Anti-Predatormechanismen – oostelijke Roodrugsalamanders bezitten schadelijke huidafscheidingen geconcentreerd langs het dorsum van de staart (Brodie et al., 1979; Petranka, 1998), die bescherming overbrengen. Bij blootstelling kunnen individuen onbeweeglijk blijven om detectie te vermijden, vluchten voor beschermende dekking, of een opgerolde positie aannemen met de staart bovenop, waarbij een vervangbaar lichaamsdeel aan het roofdier wordt gepresenteerd (zie hieronder). De gemiddelde duur van de immobiliteit van verstoorde salamanders is 39,4 s (bereik 1,0–169,5 s, n = 287; Dodd, 1989). Oostelijke Roodrug Salamanders laten alarmferomonen van huidklieren vrij wanneer ze worden aangevallen, die, in tegenstelling tot territoriale feromonen, van korte duur zijn (ongeveer 2 min; Graves and Quinn, 2000; zie ook Hecker et al., 2003). Staart autotomie is ook gemeld als een anti-predator afweermechanisme (Lancaster and Wise, 1996). Bij het ontmoeten van spitsmuizen Oriënteren oostelijke Roodrugsalamanders hun staart naar het roofdier en boog en golft dit aanhangsel, dat klieren bevat waarvan wordt gedacht dat ze onsmakelijk zijn voor roofdieren (Brodie et al., 1979). Spitsmuizen aten slechts 40% van de Roodrugsalamanders die in laboratoriumproeven werden aangeboden, wat werd toegeschreven aan onsmakelijke klierafscheiding (Brodie et al., 1979; zie ook Hecker et al., 2003). Mimicry is ook gepostuleerd als een anti-predator mechanisme in de erythristische (alle rode) kleur morph van Oostelijke Roodrug Salamanders, die worden verdacht van het nabootsen van de rode eft stadium van Oostelijke salamanders (Notophthalmus viridescens), een zeer schadelijke soort onsmakelijk of giftig voor roofdieren (Tilley et al., 1982).
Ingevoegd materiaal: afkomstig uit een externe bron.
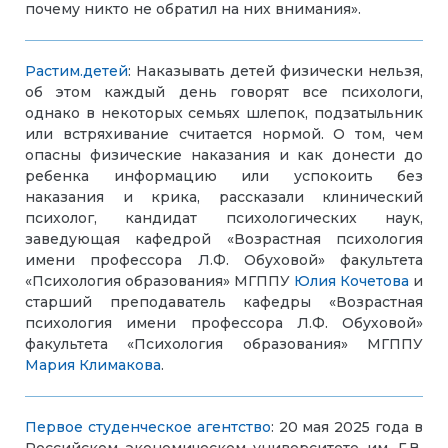
почему никто не обратил на них внимания».
Растим.детей
: Наказывать детей физически нельзя,
об этом каждый день говорят все психологи,
однако в некоторых семьях шлепок, подзатыльник
или встряхивание считается нормой. О том, чем
опасны физические наказания и как донести до
ребенка информацию или успокоить без
наказания и крика, рассказали клинический
психолог, кандидат психологических наук,
заведующая кафедрой «Возрастная психология
имени профессора Л.Ф. Обуховой» факультета
«Психология образования» МГППУ
Юлия Кочетова
и
старший преподаватель кафедры «Возрастная
психология имени профессора Л.Ф. Обуховой»
факультета «Психология образования» МГППУ
Мария Климакова
.
Первое студенческое агентство
: 20 мая 2025 года в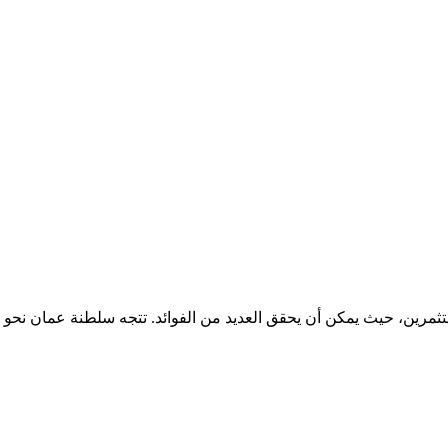
رين، حيث يمكن أن يحقق العديد من الفوائد. تتجه سلطنة عمان نحو تع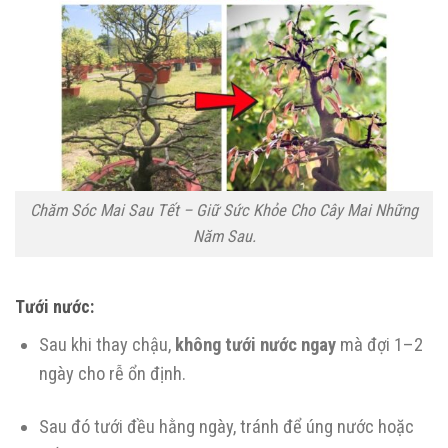
Chăm Sóc Mai Sau Tết – Giữ Sức Khỏe Cho Cây Mai Những
Năm Sau.
Tưới nước:
Sau khi thay chậu,
không tưới nước ngay
mà đợi 1–2
ngày cho rễ ổn định.
Sau đó tưới đều hằng ngày, tránh để úng nước hoặc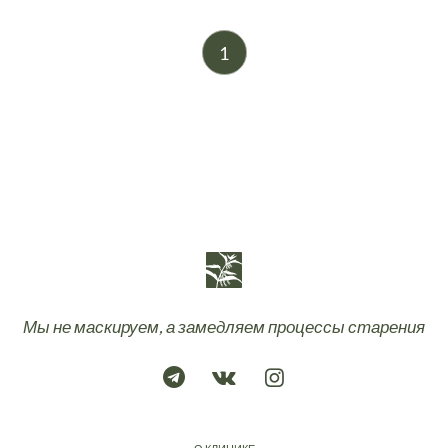
1
Мы не маскируем, а замедляем процессы старения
ziekten – er is geen informatie beschikbaar, maar eieren zijn gevoelig voor schimmelinfecties (Pfingsten, 1989b).
parasieten-de volgende parasieten en protozoën zijn gemeld van oostelijke roodrugsalamanders (Rankin, 1937; Ernst, 1974; Muzzall, 1990; Bursey and Schibli, 1995; Muzzall et al., 1997; Bolek and Coggins, 1998): protozoans—Cryptobia borreli, Cytamoeba bacterifera, Eutrichomastix batrachorum, Haptophyra (= Cepedietta) michiganensis, Hexamastix batrachorum, Hexamitus spp., Hexamitus batrachorum, Hexamitus intestinalis, Karatomorpha swezi, Monocercomonoides sp., Monocercomonas batrachorum, Octomitus sp., Proteromonas longifila, Prowazekella longifilis, Trimitus parvus, Tritrichomonas augusta, and Tritrichomonas batrachorum; nematodes—Angiostoma plethodontis, Batracholandros magnavulvaris, Cosmocercoides dukae, Cosmocercoides variabilis, Falcaustra sp., Oswaldocruzia pipiens, Oxyuris magnavulvaris, and Rhabdias ranae; helminths—Brachycoelium hospitale, Brachycoelium louisianai, Brachycoelium obesum, Brachycoelium salamandrae, Brachycoelium storeriae, Cylindrotaenia americana, and Cylindrotaenia idahoensis.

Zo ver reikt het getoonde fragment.